Data extracts section start

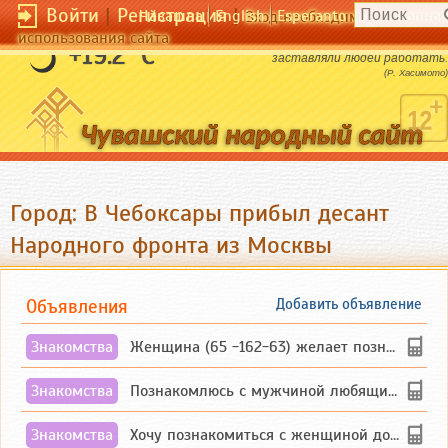
Войти
|
Регистрация
|
Чӑвашла
English
Esperanto
Вход необходим для полног
использования сайта
Надо, чтобы условия, а не управляющие
+19.2 °C
заставляли людей работать.
(Р. Хасимото)
Город: В Чебоксары прибыл десант
Народного фронта из Москвы
Объявления
Добавить объявление
Знакомства
Женщина (65 -162-63) желает познакомиться с одиноким, добродушным, без вредных ...
Знакомства
Познакомлюсь с мужчиной любящим танцевать и петь на родном чувашском языке
Знакомства
Хочу познакомиться с женщиной до 55 лет чувашской или русской национальности дл...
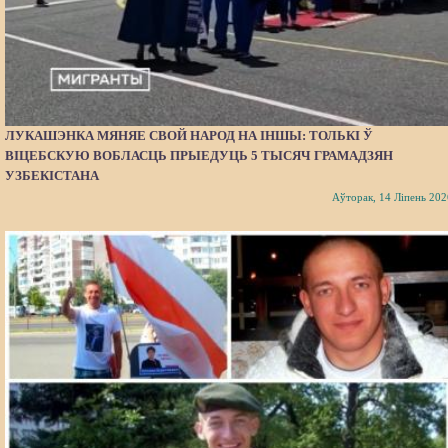
ЛУКАШЭНКА МЯНЯЕ СВОЙ НАРОД НА ІНШЫ: ТОЛЬКІ Ў
ВІЦЕБСКУЮ ВОБЛАСЦЬ ПРЫЕДУЦЬ 5 ТЫСЯЧ ГРАМАДЗЯН
УЗБЕКІСТАНА
Аўторак, 14 Ліпень 202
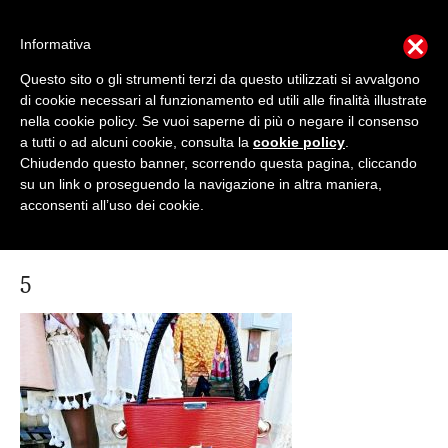
Informativa
Questo sito o gli strumenti terzi da questo utilizzati si avvalgono
Mondo Italiano nel Mondo
di cookie necessari al funzionamento ed utili alle finalità illustrate
nella cookie policy. Se vuoi saperne di più o negare il consenso
a tutti o ad alcuni cookie, consulta la
cookie policy
.
LE INTERVISTE SONO AGLI ITALIANI CHE
RICOPRONO RUOLI ISTITUZIONALI, A QUELLI
Chiudendo questo banner, scorrendo questa pagina, cliccando
CHE RAPPRESENTANO LA SOCIETÀ E A CHI È
su un link o proseguendo la navigazione in altra maniera,
UN "COMUNE CITTADINO" ...
acconsenti all’uso dei cookie.
PER TUTTO QUESTO SIAMO "ORGOGLIOSI DI
ESSERE ITALIANI"
5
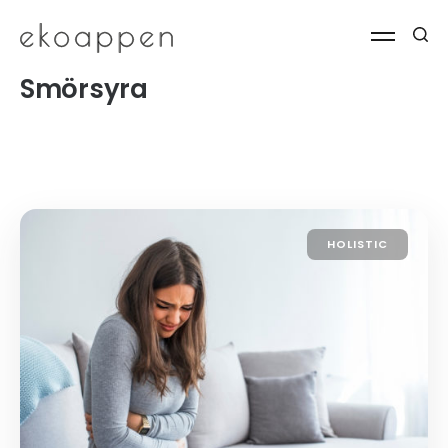
Smörsyra
HOLISTIC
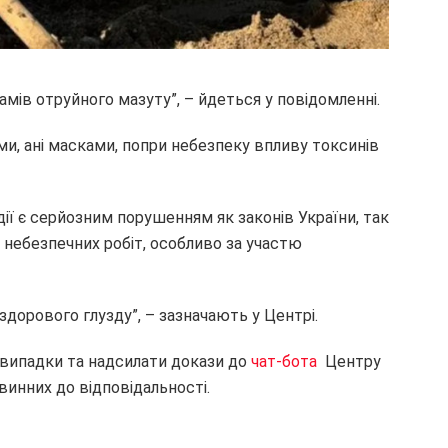
мів отруйного мазуту”, – йдеться у повідомленні.
ми, ані масками, попри небезпеку впливу токсинів
дії є серйозним порушенням як законів України, так
 небезпечних робіт, особливо за участю
здорового глузду”, – зазначають у Центрі.
 випадки та надсилати докази до
чат-бота
Центру
винних до відповідальності.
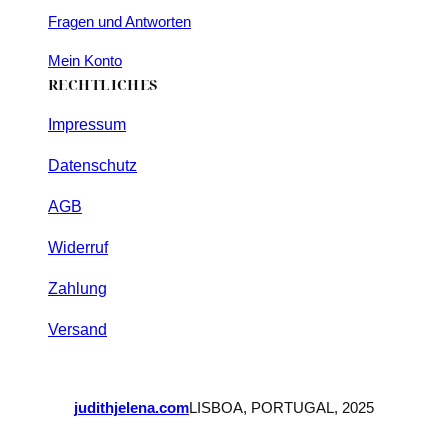
Fragen und Antworten
Mein Konto
RECHTLICHES
Impressum
Datenschutz
AGB
Widerruf
Zahlung
Versand
judithjelena.com
LISBOA, PORTUGAL, 2025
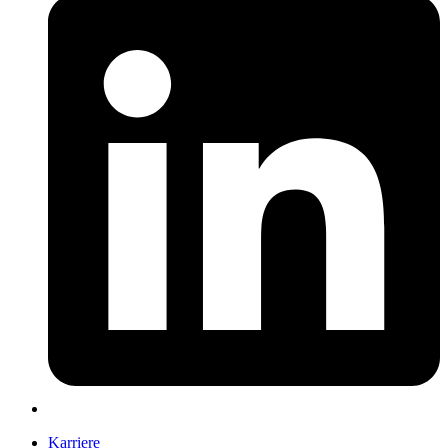
Karriere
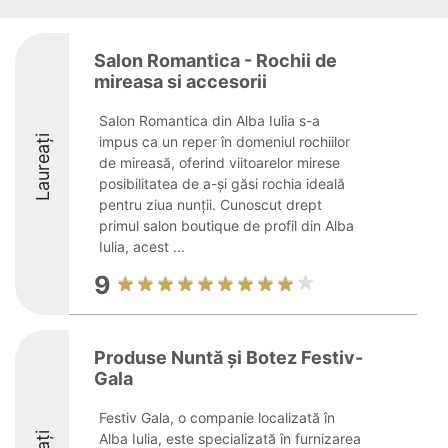
Salon Romantica - Rochii de
mireasa si accesorii
Salon Romantica din Alba Iulia s-a
Laureați
impus ca un reper în domeniul rochiilor
de mireasă, oferind viitoarelor mirese
posibilitatea de a-și găsi rochia ideală
pentru ziua nunții. Cunoscut drept
primul salon boutique de profil din Alba
Iulia, acest ...
9
Produse Nuntă și Botez Festiv-
Gala
Festiv Gala, o companie localizată în
Alba Iulia, este specializată în furnizarea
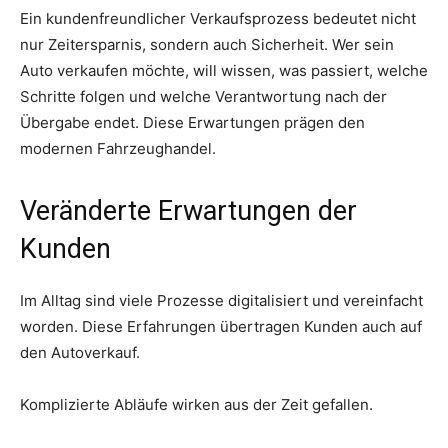
Ein kundenfreundlicher Verkaufsprozess bedeutet nicht
nur Zeitersparnis, sondern auch Sicherheit. Wer sein
Auto verkaufen möchte, will wissen, was passiert, welche
Schritte folgen und welche Verantwortung nach der
Übergabe endet. Diese Erwartungen prägen den
modernen Fahrzeughandel.
Veränderte Erwartungen der
Kunden
Im Alltag sind viele Prozesse digitalisiert und vereinfacht
worden. Diese Erfahrungen übertragen Kunden auch auf
den Autoverkauf.
Komplizierte Abläufe wirken aus der Zeit gefallen.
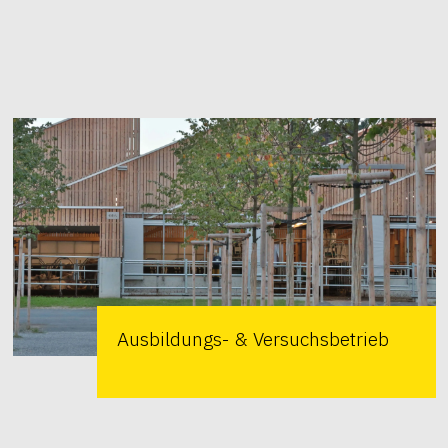
Ausbildungs- & Versuchsbetrieb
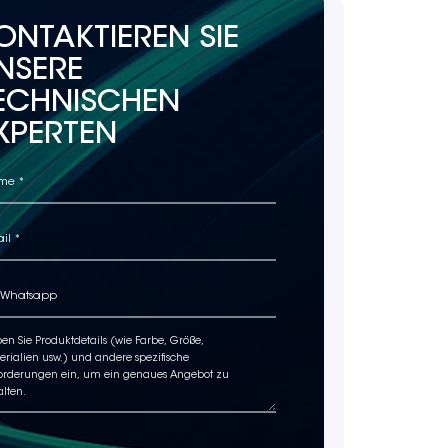
ONTAKTIEREN SIE
NSERE
ECHNISCHEN
XPERTEN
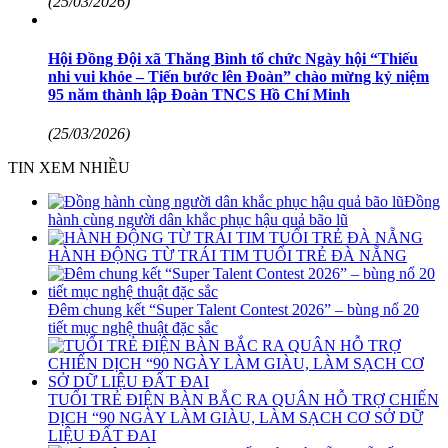
(25/03/2026)
Hội Đồng Đội xã Thăng Bình tổ chức Ngày hội “Thiếu
nhi vui khỏe – Tiến bước lên Đoàn” chào mừng kỷ niệm
95 năm thành lập Đoàn TNCS Hồ Chí Minh
(25/03/2026)
TIN XEM NHIỀU
Đồng
hành cùng người dân khắc phục hậu quả bão lũ
HÀNH ĐỘNG TỪ TRÁI TIM TUỔI TRẺ ĐÀ NẴNG
Đêm chung kết “Super Talent Contest 2026” – bùng nổ 20
tiết mục nghệ thuật đặc sắc
TUỔI TRẺ ĐIỆN BÀN BẮC RA QUÂN HỖ TRỢ CHIẾN
DỊCH “90 NGÀY LÀM GIÀU, LÀM SẠCH CƠ SỞ DỮ
LIỆU ĐẤT ĐAI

Data extracts section end

## Aim of the exercise
Set down the data above word for word, leaving every picture out.

## Result for this task
Войти
|
Регистрация
|
Чӑвашла
English
Esperanto
Вход необходим для полног
использования сайта
Надо, чтобы условия, а не управляющие
+19.2 °C
заставляли людей работать.
(Р. Хасимото)
Город: В Чебоксары прибыл десант
Народного фронта из Москвы
Объявления
Добавить объявление
Знакомства
Женщина (65 -162-63) желает познакомиться с одиноким, добродушным, без вредных ...
Знакомства
Познакомлюсь с мужчиной любящим танцевать и петь на родном чувашском языке
Знакомства
Хочу познакомиться с женщиной до 55 лет чувашской или русской национальности дл...
ЛУКАШЭНКА МЯНЯЕ СВОЙ НАРОД НА ІНШЫ: ТОЛЬКІ Ў
ВІЦЕБСКУЮ ВОБЛАСЦЬ ПРЫЕДУЦЬ 5 ТЫСЯЧ ГРАМАДЗЯН
УЗБЕКІСТАНА
Аўторак, 14 Ліпень 202
Informativa
Questo sito o gli strumenti terzi da questo utilizzati si avvalgono
Mondo Italiano nel Mondo
di cookie necessari al funzionamento ed utili alle finalità illustrate
nella cookie policy. Se vuoi saperne di più o negare il consenso
a tutti o ad alcuni cookie, consulta la
cookie policy
.
LE INTERVISTE SONO AGLI ITALIANI CHE
RICOPRONO RUOLI ISTITUZIONALI, A QUELLI
Chiudendo questo banner, scorrendo questa pagina, cliccando
CHE RAPPRESENTANO LA SOCIETÀ E A CHI È
su un link o proseguendo la navigazione in altra maniera,
UN "COMUNE CITTADINO" ...
acconsenti all’uso dei cookie.
PER TUTTO QUESTO SIAMO "ORGOGLIOSI DI
ESSERE ITALIANI"
5
Smörsyra
HOLISTIC
мів отруйного мазуту”, – йдеться у повідомленні.
ми, ані масками, попри небезпеку впливу токсинів
дії є серйозним порушенням як законів України, так
 небезпечних робіт, особливо за участю
здорового глузду”, – зазначають у Центрі.
 випадки та надсилати докази до
чат-бота
Центру
винних до відповідальності.
Fragen und Antworten
Mein Konto
RECHTLICHES
Impressum
Datenschutz
AGB
Widerruf
Zahlung
Versand
judithjelena.com
LISBOA, PORTUGAL, 2025
Karriere
Salon Romantica - Rochii de
mireasa si accesorii
Salon Romantica din Alba Iulia s-a
Laureați
impus ca un reper în domeniul rochiilor
de mireasă, oferind viitoarelor mirese
posibilitatea de a-și găsi rochia ideală
pentru ziua nunții. Cunoscut drept
primul salon boutique de profil din Alba
Iulia, acest ...
9
Produse Nuntă și Botez Festiv-
Gala
Festiv Gala, o companie localizată în
Alba Iulia, este specializată în furnizarea
Ein kundenfreundlicher Verkaufsprozess bedeutet nicht
nur Zeitersparnis, sondern auch Sicherheit. Wer sein
Auto verkaufen möchte, will wissen, was passiert, welche
Schritte folgen und welche Verantwortung nach der
Übergabe endet. Diese Erwartungen prägen den
modernen Fahrzeughandel.
Veränderte Erwartungen der
Kunden
Im Alltag sind viele Prozesse digitalisiert und vereinfacht
worden. Diese Erfahrungen übertragen Kunden auch auf
den Autoverkauf.
Komplizierte Abläufe wirken aus der Zeit gefallen.
Ausbildungs- & Versuchsbetrieb
ONTAKTIEREN SIE
NSERE
ECHNISCHEN
XPERTEN
(25/03/2026)
Hội Đồng Đội xã Thăng Bình tổ chức Ngày hội “Thiếu
nhi vui khỏe – Tiến bước lên Đoàn” chào mừng kỷ niệm
95 năm thành lập Đoàn TNCS Hồ Chí Minh
(25/03/2026)
TIN XEM NHIỀU
Đồng
hành cùng người dân khắc phục hậu quả bão lũ
HÀNH ĐỘNG TỪ TRÁI TIM TUỔI TRẺ ĐÀ NẴNG
Đêm chung kết “Super Talent Contest 2026” – bùng nổ 20
tiết mục nghệ thuật đặc sắc
TUỔI TRẺ ĐIỆN BÀN BẮC RA QUÂN HỖ TRỢ CHIẾN
DỊCH “90 NGÀY LÀM GIÀU, LÀM SẠCH CƠ SỞ DỮ
LIỆU ĐẤT ĐAI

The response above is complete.